- _Your instructions_
Wherever "still" occurs in the entries, copy the line that holds it.

- _Records supplied_
....

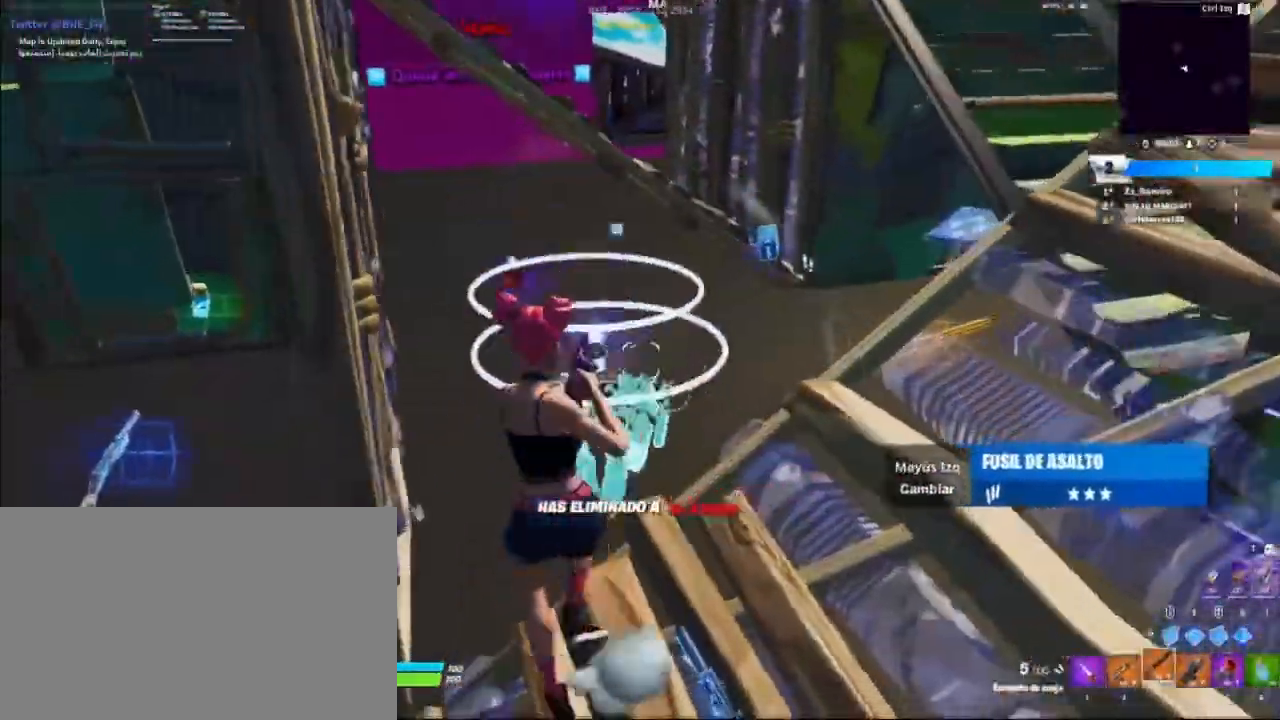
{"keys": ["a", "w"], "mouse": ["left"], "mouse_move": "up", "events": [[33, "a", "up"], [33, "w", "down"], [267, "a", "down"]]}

....

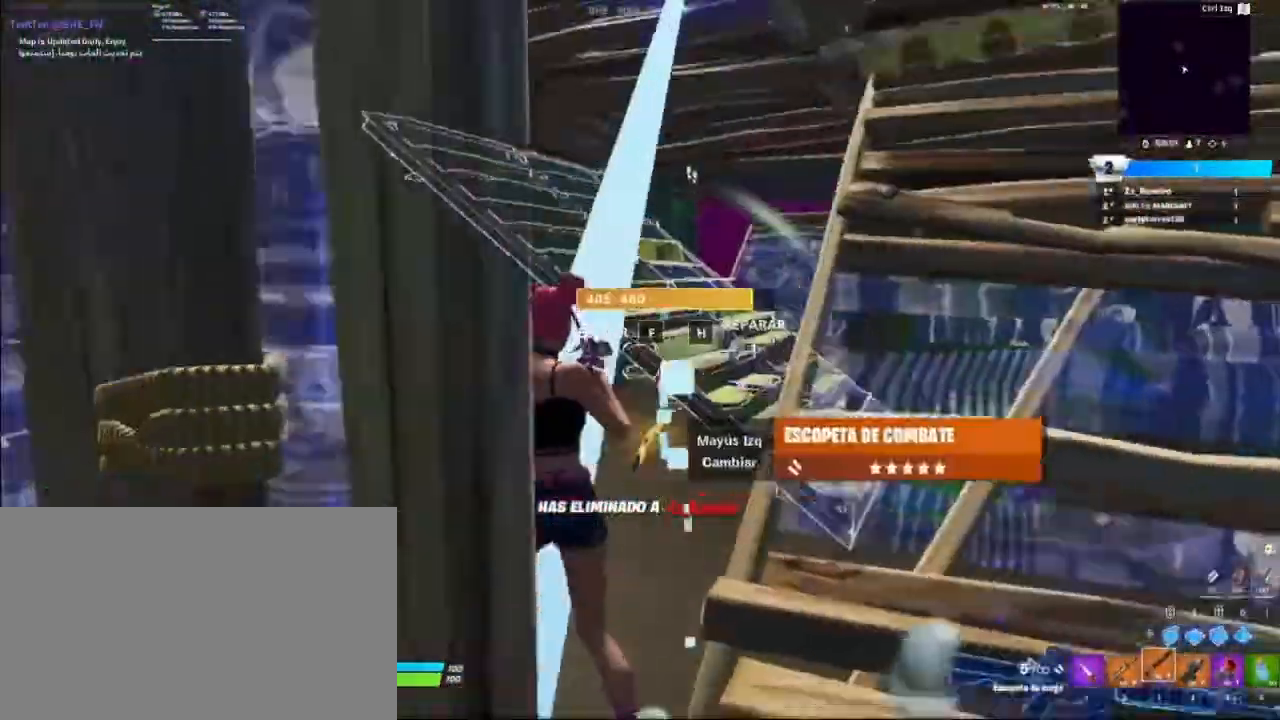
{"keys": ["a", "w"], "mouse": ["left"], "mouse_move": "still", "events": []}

....

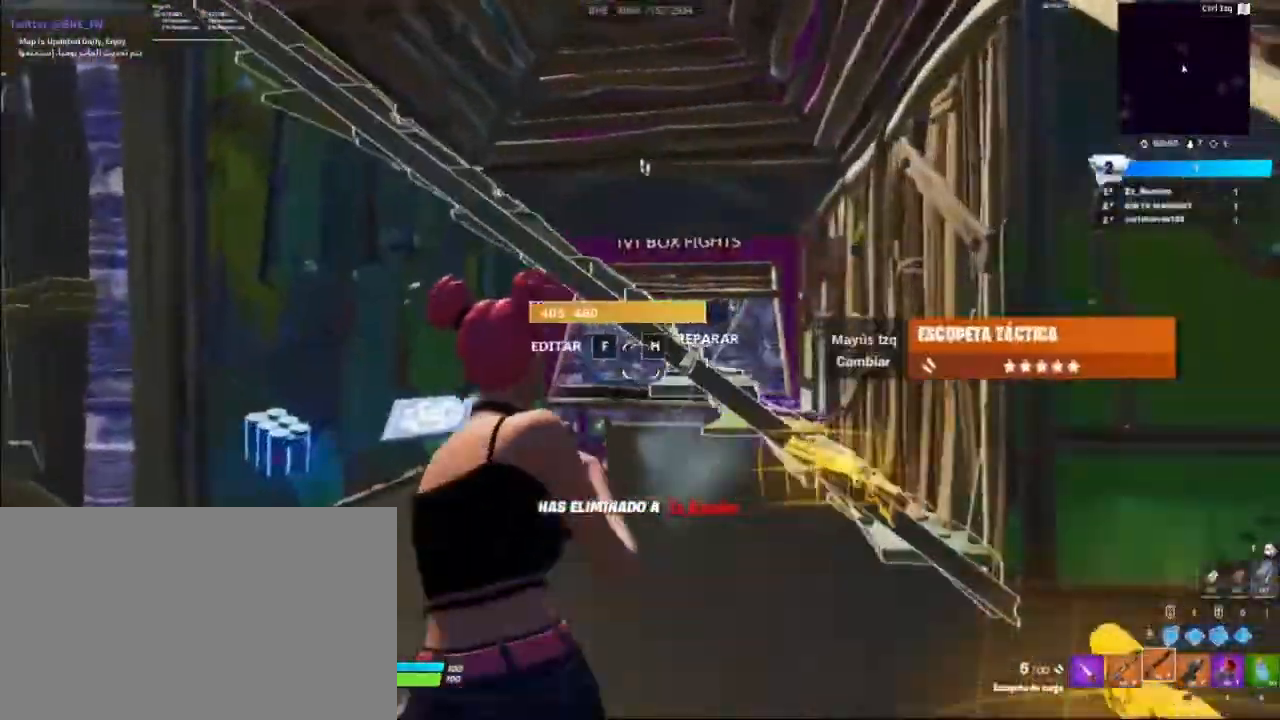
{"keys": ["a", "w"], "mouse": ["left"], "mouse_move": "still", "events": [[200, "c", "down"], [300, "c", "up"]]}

....

- _Output below_
{"keys": ["a", "w"], "mouse": ["left"], "mouse_move": "still", "events": []}
{"keys": ["a", "w"], "mouse": ["left"], "mouse_move": "still", "events": [[200, "c", "down"], [300, "c", "up"]]}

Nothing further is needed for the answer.